56. Lucky Jim, Kingsley Amis (1954)

I’ve realised, while compiling this list, that mid-20th-century English fiction is probably my favourite thing. I love the Victorians and the Edwardians, but there’s something about that period from the mid 30s to, say, 1960 that will always appeal to me. Partly its to do with the casting-off of restraints, and no novel casts them off as gleefully as Lucky Jim. Say what you like about Kingsley Amis – and by all accounts he was a nightmare – he could write comic prose like nobody else. Lucky Jim was his first novel, and what a debut. It skewers the snobbery and pretensions of middle class Middle England with a kind of affectionate savagery, and it’s particularly good on the tortuous world of Academia, in which it’s set. Jim Dixon’s relationship with his dismal girlfriend Margaret is hilarious, and the comic set-pieces (culminating in Jim’s drunken lecture on ‘Merrie England’) are technical marvels.
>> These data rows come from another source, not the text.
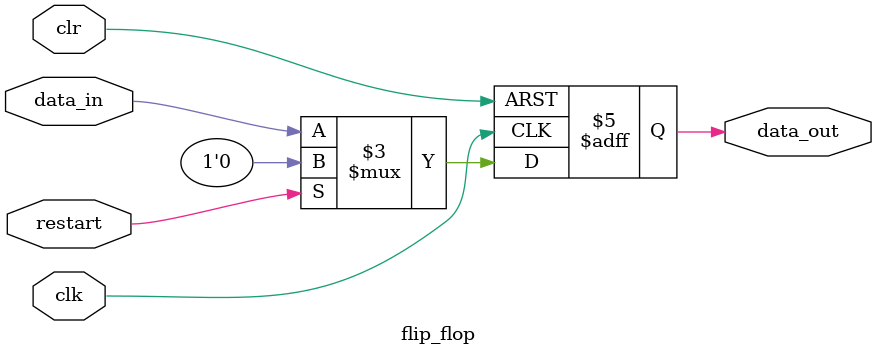
<source format=sv>
`default_nettype none
module trap_edge 
	(
		input wire clk, 
		input wire reset, 
		input wire restart,
		input wire async_sig, 
		output wire trapped_edge
	);
	wire q1, q2;

	flip_flop f1(.clk(async_sig), .clr(reset), .restart(restart), .data_in(1'b1), .data_out(q1));
	flip_flop f2(.clk(clk), .clr(reset), .restart(restart), .data_in(q1), .data_out(q2));
	flip_flop f3(.clk(clk), .clr(reset), .restart(restart), .data_in(q2), .data_out(trapped_edge));
endmodule

module flip_flop (input wire clk, input wire clr, input wire restart, input wire data_in, output reg data_out);
	always_ff @(posedge clk, posedge clr) 
		if (clr) data_out <= 1'b0;
		else if (restart) data_out <= 1'b0;
		else data_out <= data_in;
endmodule
`default_nettype wire

</source>
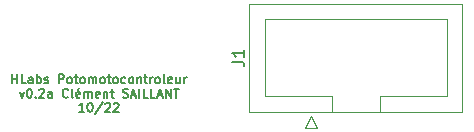
<source format=gbr>
%TF.GenerationSoftware,KiCad,Pcbnew,(6.0.9-0)*%
%TF.CreationDate,2022-11-28T12:31:09+01:00*%
%TF.ProjectId,Hlabs motor cotrol cnc proto,486c6162-7320-46d6-9f74-6f7220636f74,rev?*%
%TF.SameCoordinates,Original*%
%TF.FileFunction,Legend,Top*%
%TF.FilePolarity,Positive*%
%FSLAX46Y46*%
G04 Gerber Fmt 4.6, Leading zero omitted, Abs format (unit mm)*
G04 Created by KiCad (PCBNEW (6.0.9-0)) date 2022-11-28 12:31:09*
%MOMM*%
%LPD*%
G01*
G04 APERTURE LIST*
%ADD10C,0.187500*%
%ADD11C,0.150000*%
%ADD12C,0.120000*%
G04 APERTURE END LIST*
D10*
X82678571Y-138131785D02*
X82678571Y-137381785D01*
X82678571Y-137738928D02*
X83107142Y-137738928D01*
X83107142Y-138131785D02*
X83107142Y-137381785D01*
X83821428Y-138131785D02*
X83464285Y-138131785D01*
X83464285Y-137381785D01*
X84392857Y-138131785D02*
X84392857Y-137738928D01*
X84357142Y-137667500D01*
X84285714Y-137631785D01*
X84142857Y-137631785D01*
X84071428Y-137667500D01*
X84392857Y-138096071D02*
X84321428Y-138131785D01*
X84142857Y-138131785D01*
X84071428Y-138096071D01*
X84035714Y-138024642D01*
X84035714Y-137953214D01*
X84071428Y-137881785D01*
X84142857Y-137846071D01*
X84321428Y-137846071D01*
X84392857Y-137810357D01*
X84750000Y-138131785D02*
X84750000Y-137381785D01*
X84750000Y-137667500D02*
X84821428Y-137631785D01*
X84964285Y-137631785D01*
X85035714Y-137667500D01*
X85071428Y-137703214D01*
X85107142Y-137774642D01*
X85107142Y-137988928D01*
X85071428Y-138060357D01*
X85035714Y-138096071D01*
X84964285Y-138131785D01*
X84821428Y-138131785D01*
X84750000Y-138096071D01*
X85392857Y-138096071D02*
X85464285Y-138131785D01*
X85607142Y-138131785D01*
X85678571Y-138096071D01*
X85714285Y-138024642D01*
X85714285Y-137988928D01*
X85678571Y-137917500D01*
X85607142Y-137881785D01*
X85500000Y-137881785D01*
X85428571Y-137846071D01*
X85392857Y-137774642D01*
X85392857Y-137738928D01*
X85428571Y-137667500D01*
X85500000Y-137631785D01*
X85607142Y-137631785D01*
X85678571Y-137667500D01*
X86607142Y-138131785D02*
X86607142Y-137381785D01*
X86892857Y-137381785D01*
X86964285Y-137417500D01*
X87000000Y-137453214D01*
X87035714Y-137524642D01*
X87035714Y-137631785D01*
X87000000Y-137703214D01*
X86964285Y-137738928D01*
X86892857Y-137774642D01*
X86607142Y-137774642D01*
X87464285Y-138131785D02*
X87392857Y-138096071D01*
X87357142Y-138060357D01*
X87321428Y-137988928D01*
X87321428Y-137774642D01*
X87357142Y-137703214D01*
X87392857Y-137667500D01*
X87464285Y-137631785D01*
X87571428Y-137631785D01*
X87642857Y-137667500D01*
X87678571Y-137703214D01*
X87714285Y-137774642D01*
X87714285Y-137988928D01*
X87678571Y-138060357D01*
X87642857Y-138096071D01*
X87571428Y-138131785D01*
X87464285Y-138131785D01*
X87928571Y-137631785D02*
X88214285Y-137631785D01*
X88035714Y-137381785D02*
X88035714Y-138024642D01*
X88071428Y-138096071D01*
X88142857Y-138131785D01*
X88214285Y-138131785D01*
X88571428Y-138131785D02*
X88500000Y-138096071D01*
X88464285Y-138060357D01*
X88428571Y-137988928D01*
X88428571Y-137774642D01*
X88464285Y-137703214D01*
X88500000Y-137667500D01*
X88571428Y-137631785D01*
X88678571Y-137631785D01*
X88750000Y-137667500D01*
X88785714Y-137703214D01*
X88821428Y-137774642D01*
X88821428Y-137988928D01*
X88785714Y-138060357D01*
X88750000Y-138096071D01*
X88678571Y-138131785D01*
X88571428Y-138131785D01*
X89142857Y-138131785D02*
X89142857Y-137631785D01*
X89142857Y-137703214D02*
X89178571Y-137667500D01*
X89250000Y-137631785D01*
X89357142Y-137631785D01*
X89428571Y-137667500D01*
X89464285Y-137738928D01*
X89464285Y-138131785D01*
X89464285Y-137738928D02*
X89500000Y-137667500D01*
X89571428Y-137631785D01*
X89678571Y-137631785D01*
X89750000Y-137667500D01*
X89785714Y-137738928D01*
X89785714Y-138131785D01*
X90250000Y-138131785D02*
X90178571Y-138096071D01*
X90142857Y-138060357D01*
X90107142Y-137988928D01*
X90107142Y-137774642D01*
X90142857Y-137703214D01*
X90178571Y-137667500D01*
X90250000Y-137631785D01*
X90357142Y-137631785D01*
X90428571Y-137667500D01*
X90464285Y-137703214D01*
X90500000Y-137774642D01*
X90500000Y-137988928D01*
X90464285Y-138060357D01*
X90428571Y-138096071D01*
X90357142Y-138131785D01*
X90250000Y-138131785D01*
X90714285Y-137631785D02*
X91000000Y-137631785D01*
X90821428Y-137381785D02*
X90821428Y-138024642D01*
X90857142Y-138096071D01*
X90928571Y-138131785D01*
X91000000Y-138131785D01*
X91357142Y-138131785D02*
X91285714Y-138096071D01*
X91250000Y-138060357D01*
X91214285Y-137988928D01*
X91214285Y-137774642D01*
X91250000Y-137703214D01*
X91285714Y-137667500D01*
X91357142Y-137631785D01*
X91464285Y-137631785D01*
X91535714Y-137667500D01*
X91571428Y-137703214D01*
X91607142Y-137774642D01*
X91607142Y-137988928D01*
X91571428Y-138060357D01*
X91535714Y-138096071D01*
X91464285Y-138131785D01*
X91357142Y-138131785D01*
X92250000Y-138096071D02*
X92178571Y-138131785D01*
X92035714Y-138131785D01*
X91964285Y-138096071D01*
X91928571Y-138060357D01*
X91892857Y-137988928D01*
X91892857Y-137774642D01*
X91928571Y-137703214D01*
X91964285Y-137667500D01*
X92035714Y-137631785D01*
X92178571Y-137631785D01*
X92250000Y-137667500D01*
X92678571Y-138131785D02*
X92607142Y-138096071D01*
X92571428Y-138060357D01*
X92535714Y-137988928D01*
X92535714Y-137774642D01*
X92571428Y-137703214D01*
X92607142Y-137667500D01*
X92678571Y-137631785D01*
X92785714Y-137631785D01*
X92857142Y-137667500D01*
X92892857Y-137703214D01*
X92928571Y-137774642D01*
X92928571Y-137988928D01*
X92892857Y-138060357D01*
X92857142Y-138096071D01*
X92785714Y-138131785D01*
X92678571Y-138131785D01*
X93250000Y-137631785D02*
X93250000Y-138131785D01*
X93250000Y-137703214D02*
X93285714Y-137667500D01*
X93357142Y-137631785D01*
X93464285Y-137631785D01*
X93535714Y-137667500D01*
X93571428Y-137738928D01*
X93571428Y-138131785D01*
X93821428Y-137631785D02*
X94107142Y-137631785D01*
X93928571Y-137381785D02*
X93928571Y-138024642D01*
X93964285Y-138096071D01*
X94035714Y-138131785D01*
X94107142Y-138131785D01*
X94357142Y-138131785D02*
X94357142Y-137631785D01*
X94357142Y-137774642D02*
X94392857Y-137703214D01*
X94428571Y-137667500D01*
X94500000Y-137631785D01*
X94571428Y-137631785D01*
X94928571Y-138131785D02*
X94857142Y-138096071D01*
X94821428Y-138060357D01*
X94785714Y-137988928D01*
X94785714Y-137774642D01*
X94821428Y-137703214D01*
X94857142Y-137667500D01*
X94928571Y-137631785D01*
X95035714Y-137631785D01*
X95107142Y-137667500D01*
X95142857Y-137703214D01*
X95178571Y-137774642D01*
X95178571Y-137988928D01*
X95142857Y-138060357D01*
X95107142Y-138096071D01*
X95035714Y-138131785D01*
X94928571Y-138131785D01*
X95607142Y-138131785D02*
X95535714Y-138096071D01*
X95500000Y-138024642D01*
X95500000Y-137381785D01*
X96178571Y-138096071D02*
X96107142Y-138131785D01*
X95964285Y-138131785D01*
X95892857Y-138096071D01*
X95857142Y-138024642D01*
X95857142Y-137738928D01*
X95892857Y-137667500D01*
X95964285Y-137631785D01*
X96107142Y-137631785D01*
X96178571Y-137667500D01*
X96214285Y-137738928D01*
X96214285Y-137810357D01*
X95857142Y-137881785D01*
X96857142Y-137631785D02*
X96857142Y-138131785D01*
X96535714Y-137631785D02*
X96535714Y-138024642D01*
X96571428Y-138096071D01*
X96642857Y-138131785D01*
X96750000Y-138131785D01*
X96821428Y-138096071D01*
X96857142Y-138060357D01*
X97214285Y-138131785D02*
X97214285Y-137631785D01*
X97214285Y-137774642D02*
X97250000Y-137703214D01*
X97285714Y-137667500D01*
X97357142Y-137631785D01*
X97428571Y-137631785D01*
X83285714Y-138839285D02*
X83464285Y-139339285D01*
X83642857Y-138839285D01*
X84071428Y-138589285D02*
X84142857Y-138589285D01*
X84214285Y-138625000D01*
X84250000Y-138660714D01*
X84285714Y-138732142D01*
X84321428Y-138875000D01*
X84321428Y-139053571D01*
X84285714Y-139196428D01*
X84250000Y-139267857D01*
X84214285Y-139303571D01*
X84142857Y-139339285D01*
X84071428Y-139339285D01*
X84000000Y-139303571D01*
X83964285Y-139267857D01*
X83928571Y-139196428D01*
X83892857Y-139053571D01*
X83892857Y-138875000D01*
X83928571Y-138732142D01*
X83964285Y-138660714D01*
X84000000Y-138625000D01*
X84071428Y-138589285D01*
X84642857Y-139267857D02*
X84678571Y-139303571D01*
X84642857Y-139339285D01*
X84607142Y-139303571D01*
X84642857Y-139267857D01*
X84642857Y-139339285D01*
X84964285Y-138660714D02*
X85000000Y-138625000D01*
X85071428Y-138589285D01*
X85250000Y-138589285D01*
X85321428Y-138625000D01*
X85357142Y-138660714D01*
X85392857Y-138732142D01*
X85392857Y-138803571D01*
X85357142Y-138910714D01*
X84928571Y-139339285D01*
X85392857Y-139339285D01*
X86035714Y-139339285D02*
X86035714Y-138946428D01*
X86000000Y-138875000D01*
X85928571Y-138839285D01*
X85785714Y-138839285D01*
X85714285Y-138875000D01*
X86035714Y-139303571D02*
X85964285Y-139339285D01*
X85785714Y-139339285D01*
X85714285Y-139303571D01*
X85678571Y-139232142D01*
X85678571Y-139160714D01*
X85714285Y-139089285D01*
X85785714Y-139053571D01*
X85964285Y-139053571D01*
X86035714Y-139017857D01*
X87392857Y-139267857D02*
X87357142Y-139303571D01*
X87250000Y-139339285D01*
X87178571Y-139339285D01*
X87071428Y-139303571D01*
X87000000Y-139232142D01*
X86964285Y-139160714D01*
X86928571Y-139017857D01*
X86928571Y-138910714D01*
X86964285Y-138767857D01*
X87000000Y-138696428D01*
X87071428Y-138625000D01*
X87178571Y-138589285D01*
X87250000Y-138589285D01*
X87357142Y-138625000D01*
X87392857Y-138660714D01*
X87821428Y-139339285D02*
X87750000Y-139303571D01*
X87714285Y-139232142D01*
X87714285Y-138589285D01*
X88392857Y-139303571D02*
X88321428Y-139339285D01*
X88178571Y-139339285D01*
X88107142Y-139303571D01*
X88071428Y-139232142D01*
X88071428Y-138946428D01*
X88107142Y-138875000D01*
X88178571Y-138839285D01*
X88321428Y-138839285D01*
X88392857Y-138875000D01*
X88428571Y-138946428D01*
X88428571Y-139017857D01*
X88071428Y-139089285D01*
X88321428Y-138553571D02*
X88214285Y-138660714D01*
X88750000Y-139339285D02*
X88750000Y-138839285D01*
X88750000Y-138910714D02*
X88785714Y-138875000D01*
X88857142Y-138839285D01*
X88964285Y-138839285D01*
X89035714Y-138875000D01*
X89071428Y-138946428D01*
X89071428Y-139339285D01*
X89071428Y-138946428D02*
X89107142Y-138875000D01*
X89178571Y-138839285D01*
X89285714Y-138839285D01*
X89357142Y-138875000D01*
X89392857Y-138946428D01*
X89392857Y-139339285D01*
X90035714Y-139303571D02*
X89964285Y-139339285D01*
X89821428Y-139339285D01*
X89750000Y-139303571D01*
X89714285Y-139232142D01*
X89714285Y-138946428D01*
X89750000Y-138875000D01*
X89821428Y-138839285D01*
X89964285Y-138839285D01*
X90035714Y-138875000D01*
X90071428Y-138946428D01*
X90071428Y-139017857D01*
X89714285Y-139089285D01*
X90392857Y-138839285D02*
X90392857Y-139339285D01*
X90392857Y-138910714D02*
X90428571Y-138875000D01*
X90500000Y-138839285D01*
X90607142Y-138839285D01*
X90678571Y-138875000D01*
X90714285Y-138946428D01*
X90714285Y-139339285D01*
X90964285Y-138839285D02*
X91250000Y-138839285D01*
X91071428Y-138589285D02*
X91071428Y-139232142D01*
X91107142Y-139303571D01*
X91178571Y-139339285D01*
X91250000Y-139339285D01*
X92035714Y-139303571D02*
X92142857Y-139339285D01*
X92321428Y-139339285D01*
X92392857Y-139303571D01*
X92428571Y-139267857D01*
X92464285Y-139196428D01*
X92464285Y-139125000D01*
X92428571Y-139053571D01*
X92392857Y-139017857D01*
X92321428Y-138982142D01*
X92178571Y-138946428D01*
X92107142Y-138910714D01*
X92071428Y-138875000D01*
X92035714Y-138803571D01*
X92035714Y-138732142D01*
X92071428Y-138660714D01*
X92107142Y-138625000D01*
X92178571Y-138589285D01*
X92357142Y-138589285D01*
X92464285Y-138625000D01*
X92750000Y-139125000D02*
X93107142Y-139125000D01*
X92678571Y-139339285D02*
X92928571Y-138589285D01*
X93178571Y-139339285D01*
X93428571Y-139339285D02*
X93428571Y-138589285D01*
X94142857Y-139339285D02*
X93785714Y-139339285D01*
X93785714Y-138589285D01*
X94750000Y-139339285D02*
X94392857Y-139339285D01*
X94392857Y-138589285D01*
X94964285Y-139125000D02*
X95321428Y-139125000D01*
X94892857Y-139339285D02*
X95142857Y-138589285D01*
X95392857Y-139339285D01*
X95642857Y-139339285D02*
X95642857Y-138589285D01*
X96071428Y-139339285D01*
X96071428Y-138589285D01*
X96321428Y-138589285D02*
X96750000Y-138589285D01*
X96535714Y-139339285D02*
X96535714Y-138589285D01*
X88750000Y-140546785D02*
X88321428Y-140546785D01*
X88535714Y-140546785D02*
X88535714Y-139796785D01*
X88464285Y-139903928D01*
X88392857Y-139975357D01*
X88321428Y-140011071D01*
X89214285Y-139796785D02*
X89285714Y-139796785D01*
X89357142Y-139832500D01*
X89392857Y-139868214D01*
X89428571Y-139939642D01*
X89464285Y-140082500D01*
X89464285Y-140261071D01*
X89428571Y-140403928D01*
X89392857Y-140475357D01*
X89357142Y-140511071D01*
X89285714Y-140546785D01*
X89214285Y-140546785D01*
X89142857Y-140511071D01*
X89107142Y-140475357D01*
X89071428Y-140403928D01*
X89035714Y-140261071D01*
X89035714Y-140082500D01*
X89071428Y-139939642D01*
X89107142Y-139868214D01*
X89142857Y-139832500D01*
X89214285Y-139796785D01*
X90321428Y-139761071D02*
X89678571Y-140725357D01*
X90535714Y-139868214D02*
X90571428Y-139832500D01*
X90642857Y-139796785D01*
X90821428Y-139796785D01*
X90892857Y-139832500D01*
X90928571Y-139868214D01*
X90964285Y-139939642D01*
X90964285Y-140011071D01*
X90928571Y-140118214D01*
X90500000Y-140546785D01*
X90964285Y-140546785D01*
X91250000Y-139868214D02*
X91285714Y-139832500D01*
X91357142Y-139796785D01*
X91535714Y-139796785D01*
X91607142Y-139832500D01*
X91642857Y-139868214D01*
X91678571Y-139939642D01*
X91678571Y-140011071D01*
X91642857Y-140118214D01*
X91214285Y-140546785D01*
X91678571Y-140546785D01*
D11*
%TO.C,J1*%
X101292380Y-136315833D02*
X102006666Y-136315833D01*
X102149523Y-136363452D01*
X102244761Y-136458690D01*
X102292380Y-136601547D01*
X102292380Y-136696785D01*
X102292380Y-135315833D02*
X102292380Y-135887261D01*
X102292380Y-135601547D02*
X101292380Y-135601547D01*
X101435238Y-135696785D01*
X101530476Y-135792023D01*
X101578095Y-135887261D01*
D12*
X108440000Y-141932500D02*
X107940000Y-140932500D01*
X119470000Y-139232500D02*
X113800000Y-139232500D01*
X120770000Y-140542500D02*
X102730000Y-140542500D01*
X104030000Y-139232500D02*
X104030000Y-132732500D01*
X104030000Y-132732500D02*
X119470000Y-132732500D01*
X102730000Y-131422500D02*
X120770000Y-131422500D01*
X119470000Y-132732500D02*
X119470000Y-139232500D01*
X120770000Y-131422500D02*
X120770000Y-140542500D01*
X107940000Y-140932500D02*
X107440000Y-141932500D01*
X102730000Y-140542500D02*
X102730000Y-131422500D01*
X109700000Y-139232500D02*
X104030000Y-139232500D01*
X113800000Y-139232500D02*
X113800000Y-140542500D01*
X113800000Y-139232500D02*
X113800000Y-139232500D01*
X107440000Y-141932500D02*
X108440000Y-141932500D01*
X109700000Y-140542500D02*
X109700000Y-139232500D01*
%TD*%
M02*

</source>
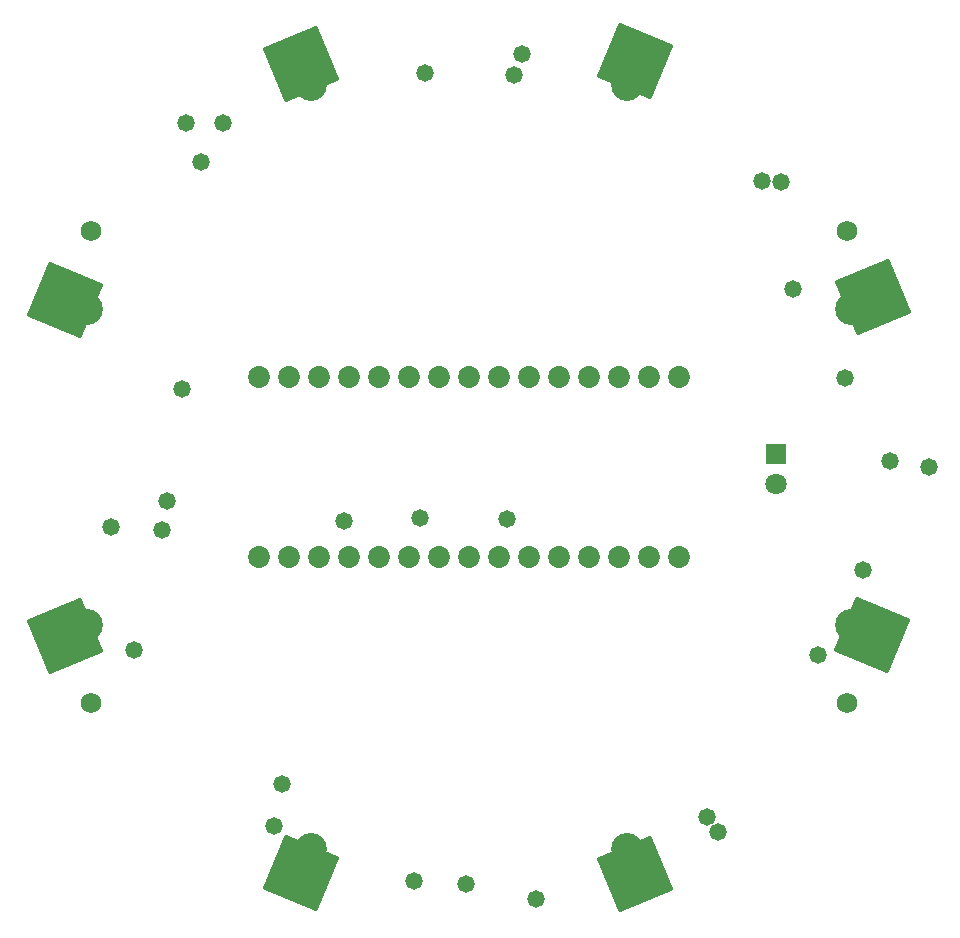
<source format=gbs>
G04 Layer_Color=8150272*
%FSLAX24Y24*%
%MOIN*%
G70*
G01*
G75*
%ADD22P,0.2784X4X67.5*%
%ADD23P,0.2784X4X112.5*%
G04:AMPARAMS|DCode=24|XSize=196.9mil|YSize=196.9mil|CornerRadius=0mil|HoleSize=0mil|Usage=FLASHONLY|Rotation=67.500|XOffset=0mil|YOffset=0mil|HoleType=Round|Shape=Rectangle|*
%AMROTATEDRECTD24*
4,1,4,0.0533,-0.1286,-0.1286,-0.0533,-0.0533,0.1286,0.1286,0.0533,0.0533,-0.1286,0.0*
%
%ADD24ROTATEDRECTD24*%

%ADD25P,0.2784X4X67.5*%
G04:AMPARAMS|DCode=26|XSize=196.9mil|YSize=196.9mil|CornerRadius=0mil|HoleSize=0mil|Usage=FLASHONLY|Rotation=22.500|XOffset=0mil|YOffset=0mil|HoleType=Round|Shape=Rectangle|*
%AMROTATEDRECTD26*
4,1,4,-0.0533,-0.1286,-0.1286,0.0533,0.0533,0.1286,0.1286,-0.0533,-0.0533,-0.1286,0.0*
%
%ADD26ROTATEDRECTD26*%

%ADD723C,0.1064*%
%ADD724R,0.0710X0.0710*%
%ADD725C,0.0710*%
%ADD726C,0.0730*%
%ADD727C,0.0680*%
%ADD728C,0.0580*%
D22*
X16044Y23884D02*
D03*
X35060Y15971D02*
D03*
D23*
X23924Y16005D02*
D03*
X16050Y35100D02*
D03*
D24*
X35066Y43052D02*
D03*
X42940Y23918D02*
D03*
D25*
X23918Y42979D02*
D03*
D26*
X42974Y35184D02*
D03*
D723*
X16797Y34801D02*
D03*
X24254Y42258D02*
D03*
X42258Y34801D02*
D03*
X34801Y42258D02*
D03*
X16797Y24254D02*
D03*
X24254Y16797D02*
D03*
X34801Y16797D02*
D03*
X42258Y24254D02*
D03*
D724*
X39764Y29961D02*
D03*
D725*
Y28961D02*
D03*
D726*
X36530Y26550D02*
D03*
X35530D02*
D03*
X34530D02*
D03*
X33530D02*
D03*
X32530D02*
D03*
X31530D02*
D03*
X30530D02*
D03*
X29530D02*
D03*
X28530D02*
D03*
X27530D02*
D03*
X26530D02*
D03*
X25530D02*
D03*
X24530D02*
D03*
X23530D02*
D03*
X22530D02*
D03*
X36530Y32550D02*
D03*
X35530D02*
D03*
X34530D02*
D03*
X33530D02*
D03*
X32530D02*
D03*
X31530D02*
D03*
X30530D02*
D03*
X22530D02*
D03*
X23530D02*
D03*
X24530D02*
D03*
X25530D02*
D03*
X26530D02*
D03*
X27530D02*
D03*
X28530D02*
D03*
X29530D02*
D03*
D727*
X16929Y37402D02*
D03*
X42126D02*
D03*
X16929Y21654D02*
D03*
X42126D02*
D03*
D728*
X44854Y29528D02*
D03*
X23290Y18970D02*
D03*
X43560Y29720D02*
D03*
X19291Y27441D02*
D03*
X19450Y28400D02*
D03*
X19961Y32126D02*
D03*
X27874Y27835D02*
D03*
X30787Y27795D02*
D03*
X28040Y42677D02*
D03*
X21310Y40990D02*
D03*
X29430Y15620D02*
D03*
X31283Y43307D02*
D03*
X39911Y39020D02*
D03*
X37820Y17380D02*
D03*
X42640Y26100D02*
D03*
X42070Y32510D02*
D03*
X25350Y27730D02*
D03*
X20584Y39700D02*
D03*
X31010Y42610D02*
D03*
X31768Y15118D02*
D03*
X37440Y17870D02*
D03*
X20090Y40990D02*
D03*
X40330Y35480D02*
D03*
X39291Y39055D02*
D03*
X23031Y17559D02*
D03*
X27677Y15748D02*
D03*
X18346Y23425D02*
D03*
X17598Y27520D02*
D03*
X41142Y23268D02*
D03*
M02*

</source>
One thing I really love about this book is that Amis has no silly notions about one class being ‘better’ than another: while his targets here are largely middle-class, he’s got no illusions about their working-class or upper-class neighbours. The romanticisation of the working class is one of the most nauseating phenomena of English cultural life, one from which Amis was mercifully free.